Alors qu'elle réajustait la position d'un soldat entre deux tirs, elle sentit une énorme pression non loin du terrain d'entrainement. Cette pression cloua toutes les nouvelles recrues sur place. La pression en elle-même était supportable pour Navy mais l'aura qu'elle reconnut lui donna des sueurs froides. Elle crut sentir de nouveau ses brûlures alors qu'elle se tournait lentement vers le destinataire de cette oppressante aura : l'amiral Akainu. Ce dernier s'approchait du terrain d'entrainement. La mâchoire de Navy se crispa d'anticipation et la sensation de brûlure se fit plus vive à mesure qu'il avançait.

Toutefois, arrivé à hauteur de la contre-amirale, il ne lui prêta pas un regard et traça sa route, se dirigeant vers le terrain d'à côté. Une fois hors de portée de sa pression, tous semblèrent reprendre leur souffle, comme sortant d'une apnée forcée.

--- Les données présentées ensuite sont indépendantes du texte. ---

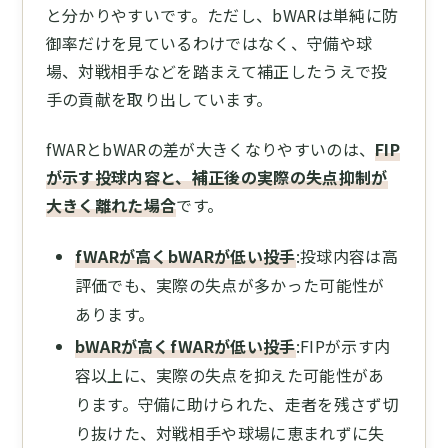
と分かりやすいです。ただし、bWARは単純に防
御率だけを見ているわけではなく、守備や球
場、対戦相手などを踏まえて補正したうえで投
手の貢献を取り出しています。
fWARとbWARの差が大きくなりやすいのは、
FIP
が示す投球内容と、補正後の実際の失点抑制が
大きく離れた場合
です。
fWARが高くbWARが低い投手
:投球内容は高
評価でも、実際の失点が多かった可能性が
あります。
bWARが高くfWARが低い投手
:FIPが示す内
容以上に、実際の失点を抑えた可能性があ
ります。守備に助けられた、走者を残さず切
り抜けた、対戦相手や球場に恵まれずに失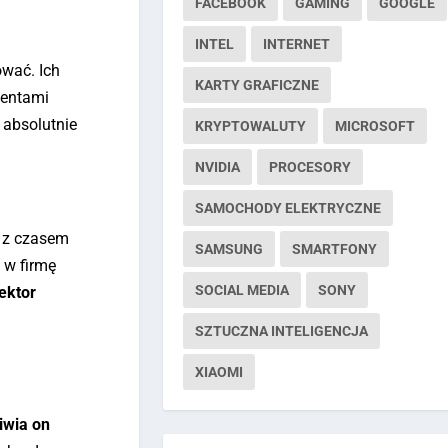
FACEBOOK
GAMING
GOOGLE
INTEL
INTERNET
ować. Ich
KARTY GRAFICZNE
centami
 absolutnie
KRYPTOWALUTY
MICROSOFT
NVIDIA
PROCESORY
SAMOCHODY ELEKTRYCZNE
ę z czasem
SAMSUNG
SMARTFONY
 w firmę
SOCIAL MEDIA
SONY
ektor
SZTUCZNA INTELIGENCJA
XIAOMI
wia on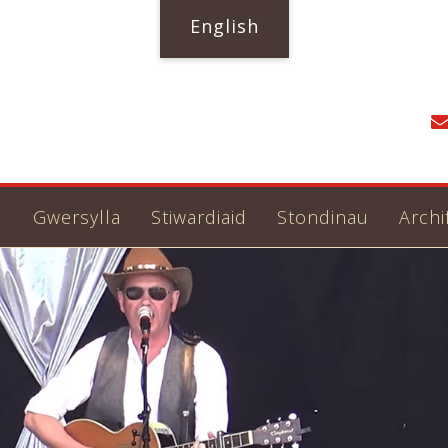
English
u
Gwersylla
Stiwardiaid
Stondinau
Archi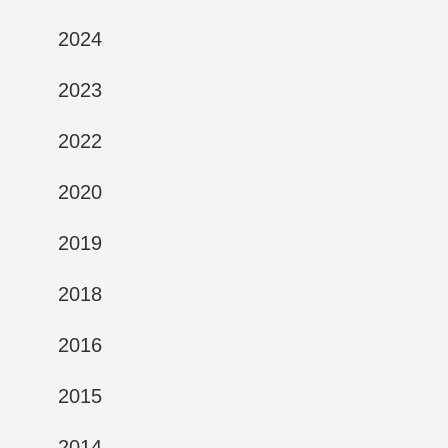
2024
2023
2022
2020
2019
2018
2016
2015
2014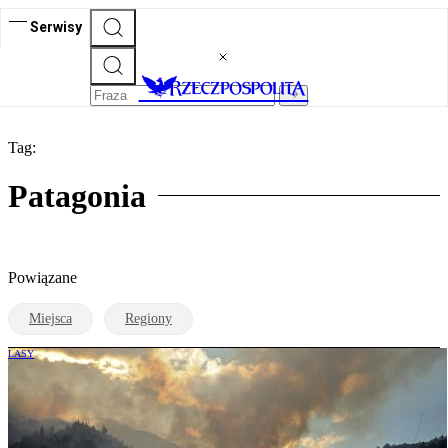
Serwisy
Tag:
Patagonia
Powiązane
Miejsca
Regiony
LASY
Pożar zniszczył jedne z najstarszych
drzew świata. „Rosły przez tysiące lat”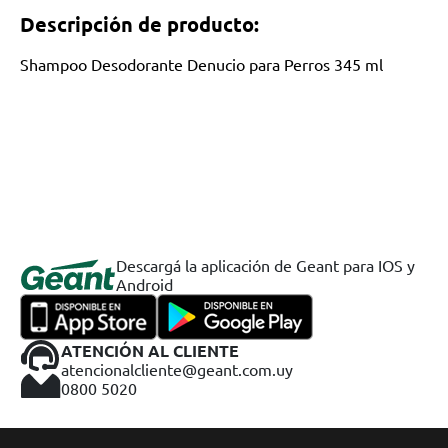
Descripción de producto:
Shampoo Desodorante Denucio para Perros 345 ml
Descargá la aplicación de Geant para IOS y
Android
ATENCIÓN AL CLIENTE
atencionalcliente@geant.com.uy
0800 5020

La jeune femme posa une main contre son front et se força à reprendre contenance.

« Nous allons écourter l'entrainement de ce matin, finit-elle par dire. Etirez-vous bien avant d'aller vous doucher. On se retrouve demain matin pour un compte-rendu détaillé. »

Elle partit rapidement dans la direction opposée à celle du chien rouge, désireuse de mettre le plus de distance entre eux. C'était la première fois qu'elle le croisait depuis sa mutation.

La brûlure sembla plus vive que jamais et elle entra en trombe dans une salle d'eau. Elle retira son haut et passa de l'eau froide sur d'anciennes marques de brûlures.

C'était psychologique bien entendu. Une brûlure ne se ravivait pas de cette façon. Elle continua toutefois à se passer de l'eau, la mettant la plus froide possible mais rien à faire : elle avait les membres engourdis par le froid et pourtant, elle sentait toujours cette intense brûlure.

Navy soupira bruyamment et s'observa dans le miroir. D'importantes marques se trouvaient sur la partie droite de son corps, passant de son flanc, remontant le long de son bras et arrivant jusqu'à son cou. Elle toucha du bout des doigts son bras, l'aspect rugueux lui prouvant qu'elle ne brûlait plus actuellement.

« Je suis Monkey D Navy. Je suis bien vivante. Ce sont des cicatrices, ça ne brûle plus actuellement. »

Elle se passa un coup d'eau sur le visage puis reprit un autre haut pour le mettre. Des manches longues, toujours des manches longues. Un œil avisé distinguerait des traces de brûlures au niveau de son cou et au dos de sa main mais elle couvrait au moins le maximum de cette façon. Il était hors de question qu'elle donne satisfaction au chien rouge en lui montrant ce qu'il avait causé.